Since there are TED talks available on nearly every topic possible, you'll never have to worry about not being able to find something interesting to listen to. This incarnation of the TED brand is somewhat abbreviated, which makes it much easier to listen to while you're in the car or heading off to the gym. Curious-minded YouTube viewers who like watching TED talks may find that this is a convenient way to get the same experience even when they don't have an Internet connection.

2. 99 percent Invisible

Long-time radio producer Roman Mars talks about the most overlooked aspects of architecture and design on 99 Percent Invisible, which has become one of the most popular shows on iTunes today. In every episode, Mars focuses on a different design and invites a guest on to expound on the most interesting aspects of how it was made. Anyone who's ever looked at a building and wondered how it was put up will want to check this one out.

3. Mac Folklore Radio

While 99 Percent Invisible is perfect for getting the story on how big things were designed, you might also want to learn about the history behind the digital devices that let you listen to podcasts in the first place. Host Derek Warren reads vintage stories dating back to the dawn of the personal computer revolution that show just how far we've come. This podcast also includes an audio version of none other than Andy Hertzfeld's own folklore stories. If you've ever been curious about how and why your devices work the way they do, then this is for you.

4. Hacker Public Radio

Since HPR is a community podcast that invites listeners to submit their own shows, you never know what they'll discuss next. You'll learn everything from camping tips to how to set up a wireless modem, plus everything in-between. Chances are that you've come across crowd-sourced entertainment on countless platforms. These owe a debt of gratitude to the more than 3,000 episodes of HPR. It's been running since 2007 and looks to have a bright future.
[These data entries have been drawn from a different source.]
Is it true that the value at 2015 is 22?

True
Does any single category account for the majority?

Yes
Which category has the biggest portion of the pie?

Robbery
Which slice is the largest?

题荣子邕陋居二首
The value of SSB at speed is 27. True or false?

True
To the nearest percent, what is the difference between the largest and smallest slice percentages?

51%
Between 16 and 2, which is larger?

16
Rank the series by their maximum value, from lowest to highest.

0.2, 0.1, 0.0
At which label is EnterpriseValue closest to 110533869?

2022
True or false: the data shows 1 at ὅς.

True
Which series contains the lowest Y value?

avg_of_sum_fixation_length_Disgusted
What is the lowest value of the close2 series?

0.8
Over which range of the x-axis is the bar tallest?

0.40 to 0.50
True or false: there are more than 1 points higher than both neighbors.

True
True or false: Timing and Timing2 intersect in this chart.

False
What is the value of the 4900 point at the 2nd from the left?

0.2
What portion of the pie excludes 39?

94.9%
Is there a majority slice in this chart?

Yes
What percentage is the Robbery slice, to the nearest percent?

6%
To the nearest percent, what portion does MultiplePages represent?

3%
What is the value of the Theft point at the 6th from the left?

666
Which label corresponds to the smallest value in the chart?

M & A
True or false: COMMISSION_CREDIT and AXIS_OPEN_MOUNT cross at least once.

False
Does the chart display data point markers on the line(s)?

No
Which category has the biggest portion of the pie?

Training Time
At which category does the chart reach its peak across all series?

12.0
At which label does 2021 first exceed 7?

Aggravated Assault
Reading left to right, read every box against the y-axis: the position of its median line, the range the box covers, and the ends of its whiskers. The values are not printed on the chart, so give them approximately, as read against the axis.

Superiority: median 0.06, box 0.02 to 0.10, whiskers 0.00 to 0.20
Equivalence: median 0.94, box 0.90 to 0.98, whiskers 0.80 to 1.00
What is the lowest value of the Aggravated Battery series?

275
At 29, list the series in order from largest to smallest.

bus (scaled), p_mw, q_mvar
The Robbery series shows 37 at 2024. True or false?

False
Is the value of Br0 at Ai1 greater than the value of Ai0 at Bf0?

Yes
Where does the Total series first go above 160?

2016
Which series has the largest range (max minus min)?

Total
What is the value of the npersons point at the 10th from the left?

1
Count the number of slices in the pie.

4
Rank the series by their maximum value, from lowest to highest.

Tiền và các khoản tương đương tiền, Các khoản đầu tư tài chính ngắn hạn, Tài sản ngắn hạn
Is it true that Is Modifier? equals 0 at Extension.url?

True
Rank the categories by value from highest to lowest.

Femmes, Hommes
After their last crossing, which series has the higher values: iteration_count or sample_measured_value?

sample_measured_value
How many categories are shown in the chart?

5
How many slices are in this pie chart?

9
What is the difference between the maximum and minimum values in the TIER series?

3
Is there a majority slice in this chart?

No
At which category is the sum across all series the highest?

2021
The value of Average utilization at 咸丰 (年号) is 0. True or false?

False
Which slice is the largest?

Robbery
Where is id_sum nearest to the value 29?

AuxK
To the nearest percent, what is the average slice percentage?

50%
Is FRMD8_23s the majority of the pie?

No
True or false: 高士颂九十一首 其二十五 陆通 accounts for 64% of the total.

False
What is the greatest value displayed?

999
5. Overheard at National Geographic

In spite of its name, Overheard at National Geographic is actually the official NatGeo podcast and it's structured almost like a condensed audio-only version of the magazine. While it might have a breezy format that allows the hosts to discuss whatever they'd like, you'll cover a huge cross-section of topics that include everything from the Mayan civilization to ancient graffiti in the city of Pompeii. Anything related to the natural sciences is fair game, which is why some educators have even started to use Overheard in their classrooms.